Однако в поэме Сото де Рохас не ограничивается воспроизведением только этой, пусть уже переосмысленной действительности. Реальность преображается дважды, и второй раз это происходит благодаря метафорическому языку ученой поэзии, достоянию гонгоризма. Идет "игра с чудесными возможностями значений и реальностей".10 Не последняя роль в этой игре отведена эрудиции, традиционной учености, которая служит украшению текста и помогает установить разного рода межтекстовые отношения, особенно связи с античной и библейской мудростью. Барочное произведение, по А.В.Михайлову,11 всегда имеет нечто от энциклопедии, стремится дать, с одной стороны, возможно наиболее полный свод знаний, а с другой, воспроизводит саму структуру знания о мире.

Во вселенной, по традиционным представлениям, живым еще в эпоху Барокко, наряду с известными, познаваемыми вещами существует тайна, познать которую в принципе невозможно. "Тайное входит в состав нашего знания, однако входит именно как тайное".12Подобно тому, как мир включает в себя тайну, барочный текст, всегда отражающий устройство мироздания, также необходимо содержит тайное. Это может быть и знаменитая культистская трудность, усложненность текста на уровне языка, и какой-либо числовой расчет, имеющий символическое значение (напомним, что сад Сото де Рохаса состоит из семи террас), и любой другой прием или смысловой ход. Роль читателя при этом может быть понята двояко. С одной стороны, как было сказано выше, в самой сложности культистского текста уже заложена необходимость толкования, а значит, и читательского сотворчества. С другой стороны, барочное произведение, образуя законченный микрокосм, легко замыкается на самом себе, и тогда читатель выступает лишь "как неизбежное приложение ко всему тому, что прекрасно и "самодостаточно" устраивается во взаимосвязи: автор -произведение -мир -знание".13 Так, поэма Сото де Рохаса "Рай, недоступный многим, сад, отворенный избранным" вообще не предполагает адресата в обычном понимании слова. Он надперсонален и видится в будущем, собственно, это аллегория бессмертия, которого достигнет поэма, а с нею и сад: "И пора веков грядущих восхвалит мою песнь на берегах Хениля".

**ИСХОДНЫЕ ДАННЫЕ:**
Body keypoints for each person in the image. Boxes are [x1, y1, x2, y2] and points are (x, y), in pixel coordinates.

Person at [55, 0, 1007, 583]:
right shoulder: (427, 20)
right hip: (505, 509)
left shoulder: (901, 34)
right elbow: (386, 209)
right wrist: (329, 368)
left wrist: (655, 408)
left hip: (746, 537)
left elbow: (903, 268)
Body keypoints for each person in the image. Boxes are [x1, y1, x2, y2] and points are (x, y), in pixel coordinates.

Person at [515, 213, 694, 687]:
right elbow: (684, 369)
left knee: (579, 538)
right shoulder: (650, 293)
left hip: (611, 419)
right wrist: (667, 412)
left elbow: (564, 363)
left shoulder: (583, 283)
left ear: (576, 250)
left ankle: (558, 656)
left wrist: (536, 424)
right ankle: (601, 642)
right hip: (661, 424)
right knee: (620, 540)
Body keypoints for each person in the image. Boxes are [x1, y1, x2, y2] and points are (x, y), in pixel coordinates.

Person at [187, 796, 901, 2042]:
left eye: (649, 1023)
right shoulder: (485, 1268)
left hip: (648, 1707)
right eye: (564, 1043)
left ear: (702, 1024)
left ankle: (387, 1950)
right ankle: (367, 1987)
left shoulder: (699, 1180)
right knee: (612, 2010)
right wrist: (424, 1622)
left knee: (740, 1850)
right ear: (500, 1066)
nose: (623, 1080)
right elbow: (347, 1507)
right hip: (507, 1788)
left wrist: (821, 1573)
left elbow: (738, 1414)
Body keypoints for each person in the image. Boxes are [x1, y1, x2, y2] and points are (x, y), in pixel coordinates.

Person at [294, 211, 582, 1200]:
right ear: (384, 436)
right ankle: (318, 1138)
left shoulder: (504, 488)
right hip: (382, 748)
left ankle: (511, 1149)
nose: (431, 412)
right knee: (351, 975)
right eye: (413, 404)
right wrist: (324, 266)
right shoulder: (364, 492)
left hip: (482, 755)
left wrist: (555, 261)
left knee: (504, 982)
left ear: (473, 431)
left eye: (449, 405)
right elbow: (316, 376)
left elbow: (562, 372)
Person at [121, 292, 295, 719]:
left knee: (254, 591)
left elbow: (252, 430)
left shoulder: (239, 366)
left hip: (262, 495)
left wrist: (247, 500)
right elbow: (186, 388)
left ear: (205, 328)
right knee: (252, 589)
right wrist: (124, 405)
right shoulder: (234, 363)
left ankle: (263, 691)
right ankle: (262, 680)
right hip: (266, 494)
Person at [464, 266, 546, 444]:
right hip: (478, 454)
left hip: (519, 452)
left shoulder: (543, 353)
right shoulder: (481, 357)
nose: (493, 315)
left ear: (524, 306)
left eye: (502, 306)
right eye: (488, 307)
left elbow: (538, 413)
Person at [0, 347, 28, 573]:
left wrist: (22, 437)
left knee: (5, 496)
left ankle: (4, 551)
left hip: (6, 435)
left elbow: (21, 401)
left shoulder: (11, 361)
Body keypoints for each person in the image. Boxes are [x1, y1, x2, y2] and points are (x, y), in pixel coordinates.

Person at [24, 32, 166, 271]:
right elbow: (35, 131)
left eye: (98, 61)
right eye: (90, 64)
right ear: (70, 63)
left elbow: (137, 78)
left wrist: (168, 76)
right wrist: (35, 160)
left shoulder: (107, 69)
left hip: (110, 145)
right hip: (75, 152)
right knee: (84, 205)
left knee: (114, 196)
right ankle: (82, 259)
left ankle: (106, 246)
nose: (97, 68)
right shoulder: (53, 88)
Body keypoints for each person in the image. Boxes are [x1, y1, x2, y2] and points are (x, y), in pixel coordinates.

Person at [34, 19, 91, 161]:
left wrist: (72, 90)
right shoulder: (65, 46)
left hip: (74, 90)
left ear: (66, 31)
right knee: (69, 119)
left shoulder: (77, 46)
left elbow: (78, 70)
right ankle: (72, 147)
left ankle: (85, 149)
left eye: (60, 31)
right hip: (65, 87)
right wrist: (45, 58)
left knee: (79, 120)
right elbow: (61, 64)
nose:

**НЕОБХОДИМЫЕ ДЕЙСТВИЯ:**
**A)** Объясните, опираясь на фрагмент текста, почему барочный текст обязательно содержит тайное. Ответ уложите в одно–три предложения.
**B)** Согласуются ли с фрагментом текста следующие утверждения? Ответьте на каждое «да» или «нет» и приведите решающие слова фрагмента дословно.
(i) Сад Сото де Рохаса состоит из семи террас.
(ii) Поэма Сото де Рохаса обращена к адресату в обычном понимании слова.
(iii) В поэме реальность преображается только один раз.
**C)** Выведите без изменений отрезок фрагмента текста от "Однако в поэме" до "знания о мире." включительно.
Данные для работы не нужны.

**РЕШЕНИЯ ПО ПОРЯДКУ:**
**A)** Барочный текст всегда отражает устройство мироздания. Мир, по традиционным представлениям, еще живым в эпоху Барокко, включает в себя тайну, которую в принципе невозможно познать. Поэтому и текст, подобно миру, необходимо содержит тайное.

**B)**
(i) Да: «сад Сото де Рохаса состоит из семи террас».
(ii) Нет: «вообще не предполагает адресата в обычном понимании слова».
(iii) Нет: «Реальность преображается дважды».

**C)**
Однако в поэме Сото де Рохас не ограничивается воспроизведением только этой, пусть уже переосмысленной действительности. Реальность преображается дважды, и второй раз это происходит благодаря метафорическому языку ученой поэзии, достоянию гонгоризма. Идет "игра с чудесными возможностями значений и реальностей".10 Не последняя роль в этой игре отведена эрудиции, традиционной учености, которая служит украшению текста и помогает установить разного рода межтекстовые отношения, особенно связи с античной и библейской мудростью. Барочное произведение, по А.В.Михайлову,11 всегда имеет нечто от энциклопедии, стремится дать, с одной стороны, возможно наиболее полный свод знаний, а с другой, воспроизводит саму структуру знания о мире.